The Company is also subject to the examination of its tax returns and other tax matters by the U.S. Internal Revenue Service
and other tax authorities and governmental bodies. The Company regularly assesses the likelihood of an adverse outcome
resulting from these examinations to determine the adequacy of its provision for taxes. There can
be no assurance as to the
outcome of these examinations. If the Company’s effective tax rates were to increase, particularly in the U.S. or Ireland, or if the
ultimate determination of the Company’s taxes owed is for an amount in excess of amounts previously accrued, the Company’s
business, results of operations and financial condition could be materially adversely affected.
General Risks
The price of the Company’s stock is subject to volatility.

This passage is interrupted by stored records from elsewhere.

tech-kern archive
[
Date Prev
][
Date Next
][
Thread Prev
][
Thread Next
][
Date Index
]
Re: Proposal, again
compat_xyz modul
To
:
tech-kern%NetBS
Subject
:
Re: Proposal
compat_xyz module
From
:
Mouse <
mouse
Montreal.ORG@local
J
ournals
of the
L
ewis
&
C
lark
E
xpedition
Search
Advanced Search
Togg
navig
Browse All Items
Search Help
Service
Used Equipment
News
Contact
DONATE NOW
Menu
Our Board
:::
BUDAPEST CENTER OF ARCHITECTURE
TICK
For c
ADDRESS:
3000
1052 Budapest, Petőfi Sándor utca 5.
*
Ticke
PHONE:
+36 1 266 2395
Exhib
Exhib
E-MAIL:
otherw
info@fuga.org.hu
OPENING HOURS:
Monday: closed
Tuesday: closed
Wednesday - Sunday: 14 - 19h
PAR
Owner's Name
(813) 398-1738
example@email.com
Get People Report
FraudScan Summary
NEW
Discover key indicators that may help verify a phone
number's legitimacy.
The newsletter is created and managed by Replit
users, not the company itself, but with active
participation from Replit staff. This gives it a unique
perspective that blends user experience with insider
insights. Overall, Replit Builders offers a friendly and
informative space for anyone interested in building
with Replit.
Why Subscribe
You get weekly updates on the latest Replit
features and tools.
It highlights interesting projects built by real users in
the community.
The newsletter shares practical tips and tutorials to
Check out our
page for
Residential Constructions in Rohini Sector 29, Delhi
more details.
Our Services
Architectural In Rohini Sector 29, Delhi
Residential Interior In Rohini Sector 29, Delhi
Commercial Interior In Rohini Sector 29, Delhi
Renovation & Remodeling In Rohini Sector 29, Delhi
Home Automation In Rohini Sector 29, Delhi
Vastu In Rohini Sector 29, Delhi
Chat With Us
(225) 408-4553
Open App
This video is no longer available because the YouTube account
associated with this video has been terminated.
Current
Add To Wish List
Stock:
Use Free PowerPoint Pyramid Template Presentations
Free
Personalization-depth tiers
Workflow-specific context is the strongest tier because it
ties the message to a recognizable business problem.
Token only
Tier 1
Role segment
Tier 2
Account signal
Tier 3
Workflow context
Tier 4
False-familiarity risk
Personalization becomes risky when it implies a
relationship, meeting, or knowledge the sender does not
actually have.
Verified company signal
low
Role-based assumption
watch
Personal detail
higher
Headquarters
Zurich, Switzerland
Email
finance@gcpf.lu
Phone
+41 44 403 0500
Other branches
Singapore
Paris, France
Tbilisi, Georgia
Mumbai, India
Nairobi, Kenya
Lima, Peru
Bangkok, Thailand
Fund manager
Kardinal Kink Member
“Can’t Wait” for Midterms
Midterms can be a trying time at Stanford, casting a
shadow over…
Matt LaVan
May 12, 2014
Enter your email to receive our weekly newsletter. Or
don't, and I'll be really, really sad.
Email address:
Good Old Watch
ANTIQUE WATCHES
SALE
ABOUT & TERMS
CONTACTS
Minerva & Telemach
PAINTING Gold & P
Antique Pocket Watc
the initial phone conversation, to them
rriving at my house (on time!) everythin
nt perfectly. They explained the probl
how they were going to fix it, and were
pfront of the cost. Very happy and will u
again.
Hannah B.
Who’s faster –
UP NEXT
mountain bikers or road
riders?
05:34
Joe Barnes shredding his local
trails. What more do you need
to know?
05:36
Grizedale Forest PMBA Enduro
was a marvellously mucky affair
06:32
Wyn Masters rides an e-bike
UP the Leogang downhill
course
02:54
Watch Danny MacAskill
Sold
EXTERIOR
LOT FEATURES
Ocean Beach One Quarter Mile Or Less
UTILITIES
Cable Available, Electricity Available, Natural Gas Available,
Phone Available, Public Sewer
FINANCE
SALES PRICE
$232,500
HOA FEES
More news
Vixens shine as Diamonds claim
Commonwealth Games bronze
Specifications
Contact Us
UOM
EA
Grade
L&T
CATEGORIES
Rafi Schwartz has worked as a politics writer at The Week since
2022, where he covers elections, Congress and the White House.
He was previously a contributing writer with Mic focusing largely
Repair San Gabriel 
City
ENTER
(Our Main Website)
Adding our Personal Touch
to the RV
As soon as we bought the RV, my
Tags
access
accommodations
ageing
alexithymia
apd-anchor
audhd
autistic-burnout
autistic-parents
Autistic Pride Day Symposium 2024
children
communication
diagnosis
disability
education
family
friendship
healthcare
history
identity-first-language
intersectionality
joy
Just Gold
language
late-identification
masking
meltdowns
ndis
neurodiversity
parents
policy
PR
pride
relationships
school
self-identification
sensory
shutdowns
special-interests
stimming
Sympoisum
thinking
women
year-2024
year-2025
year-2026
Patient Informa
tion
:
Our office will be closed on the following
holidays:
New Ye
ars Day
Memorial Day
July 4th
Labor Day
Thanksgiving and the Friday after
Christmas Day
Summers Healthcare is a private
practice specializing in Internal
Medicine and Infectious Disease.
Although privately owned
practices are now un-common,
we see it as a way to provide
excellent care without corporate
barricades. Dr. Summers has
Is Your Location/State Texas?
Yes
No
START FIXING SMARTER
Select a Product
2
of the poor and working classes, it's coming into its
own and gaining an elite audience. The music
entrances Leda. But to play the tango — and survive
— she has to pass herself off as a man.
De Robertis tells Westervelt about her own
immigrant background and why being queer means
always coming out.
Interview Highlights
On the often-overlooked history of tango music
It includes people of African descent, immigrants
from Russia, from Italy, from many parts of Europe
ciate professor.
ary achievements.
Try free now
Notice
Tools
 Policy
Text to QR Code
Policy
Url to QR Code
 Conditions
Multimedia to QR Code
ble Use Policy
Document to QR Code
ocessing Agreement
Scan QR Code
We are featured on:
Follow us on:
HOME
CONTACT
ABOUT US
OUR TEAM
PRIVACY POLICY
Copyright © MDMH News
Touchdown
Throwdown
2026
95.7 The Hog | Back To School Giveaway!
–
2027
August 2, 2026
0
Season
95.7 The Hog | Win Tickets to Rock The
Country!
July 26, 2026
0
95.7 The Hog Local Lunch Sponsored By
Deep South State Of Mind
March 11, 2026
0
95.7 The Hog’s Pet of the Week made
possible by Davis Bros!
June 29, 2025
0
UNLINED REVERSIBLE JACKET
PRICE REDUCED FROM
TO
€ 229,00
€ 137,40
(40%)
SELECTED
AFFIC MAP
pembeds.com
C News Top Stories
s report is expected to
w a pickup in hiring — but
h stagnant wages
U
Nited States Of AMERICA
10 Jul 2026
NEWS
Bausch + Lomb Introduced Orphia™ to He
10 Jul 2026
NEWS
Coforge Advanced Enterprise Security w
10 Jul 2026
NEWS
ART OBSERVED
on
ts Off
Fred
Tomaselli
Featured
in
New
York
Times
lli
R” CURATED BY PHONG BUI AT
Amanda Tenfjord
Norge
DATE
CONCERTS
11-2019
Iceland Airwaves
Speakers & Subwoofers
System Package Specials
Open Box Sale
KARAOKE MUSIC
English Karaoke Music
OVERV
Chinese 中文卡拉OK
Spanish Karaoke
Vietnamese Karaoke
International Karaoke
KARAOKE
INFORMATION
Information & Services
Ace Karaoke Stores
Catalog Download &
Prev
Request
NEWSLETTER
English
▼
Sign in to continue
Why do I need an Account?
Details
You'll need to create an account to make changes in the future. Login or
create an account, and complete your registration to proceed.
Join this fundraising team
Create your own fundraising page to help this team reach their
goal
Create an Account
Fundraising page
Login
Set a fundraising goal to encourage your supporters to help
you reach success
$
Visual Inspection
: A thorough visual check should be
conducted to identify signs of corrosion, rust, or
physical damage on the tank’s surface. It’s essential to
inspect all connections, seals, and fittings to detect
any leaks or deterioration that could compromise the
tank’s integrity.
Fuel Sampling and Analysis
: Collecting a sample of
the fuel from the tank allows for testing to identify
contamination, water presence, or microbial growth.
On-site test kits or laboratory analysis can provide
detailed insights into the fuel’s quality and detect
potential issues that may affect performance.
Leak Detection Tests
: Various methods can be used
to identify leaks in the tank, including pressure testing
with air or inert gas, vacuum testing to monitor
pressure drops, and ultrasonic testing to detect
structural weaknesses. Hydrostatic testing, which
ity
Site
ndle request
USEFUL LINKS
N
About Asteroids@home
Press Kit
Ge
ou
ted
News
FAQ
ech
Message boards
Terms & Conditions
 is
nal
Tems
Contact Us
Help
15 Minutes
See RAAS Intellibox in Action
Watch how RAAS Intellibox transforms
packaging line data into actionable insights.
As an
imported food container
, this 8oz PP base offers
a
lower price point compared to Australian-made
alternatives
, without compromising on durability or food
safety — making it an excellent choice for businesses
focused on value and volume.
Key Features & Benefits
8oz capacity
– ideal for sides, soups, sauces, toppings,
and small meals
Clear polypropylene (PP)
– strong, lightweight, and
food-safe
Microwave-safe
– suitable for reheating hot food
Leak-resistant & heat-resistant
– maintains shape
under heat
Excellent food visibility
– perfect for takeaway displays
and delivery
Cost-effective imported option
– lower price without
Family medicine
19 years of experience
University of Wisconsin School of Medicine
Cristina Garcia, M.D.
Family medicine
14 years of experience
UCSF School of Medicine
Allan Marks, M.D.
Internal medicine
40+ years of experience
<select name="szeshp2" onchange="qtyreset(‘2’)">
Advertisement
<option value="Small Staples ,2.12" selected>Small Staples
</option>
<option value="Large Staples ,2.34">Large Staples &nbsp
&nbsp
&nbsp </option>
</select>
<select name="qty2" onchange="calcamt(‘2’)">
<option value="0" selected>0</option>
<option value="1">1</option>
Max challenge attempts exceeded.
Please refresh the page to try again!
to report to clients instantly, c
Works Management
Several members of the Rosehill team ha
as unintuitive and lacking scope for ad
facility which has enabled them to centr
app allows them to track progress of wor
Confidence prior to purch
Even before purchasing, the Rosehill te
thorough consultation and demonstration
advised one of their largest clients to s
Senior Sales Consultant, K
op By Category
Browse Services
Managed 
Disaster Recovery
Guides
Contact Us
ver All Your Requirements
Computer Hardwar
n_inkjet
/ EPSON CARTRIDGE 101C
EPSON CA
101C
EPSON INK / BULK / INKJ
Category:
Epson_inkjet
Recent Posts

The Company’s stock has experienced substantial price volatility in the past and may continue to do so in the future. Additionally,
the Company, the technology industry and the stock market as a whole have, from time to time, experienced extreme stock price
and volume fluctuations that have affected stock prices in ways that may have been unrelated to these companies’ operating
performance. Price volatility may cause the average price at which the Company repurchases its
stock in a given period to
exceed the stock’s price at a given point in time. The Company believes the price of its stock should reflect expectations of future
growth and profitability. The Company also believes the price of its stock should reflect expectations that its cash dividend will
continue at current levels or grow, and that its current share repurchase program will be fully consummated. Future dividends are
subject to declaration by the Company’s Board of Directors, and the Company’s share repurchase program does not obligate it
to acquire any specific number of shares. If the Company fails to meet expectations related to future growth,
profitability,
dividends, share repurchases or other market expectations, the price of the Company’s stock
may decline significantly, which
could have a material adverse impact on investor confidence and employee retention.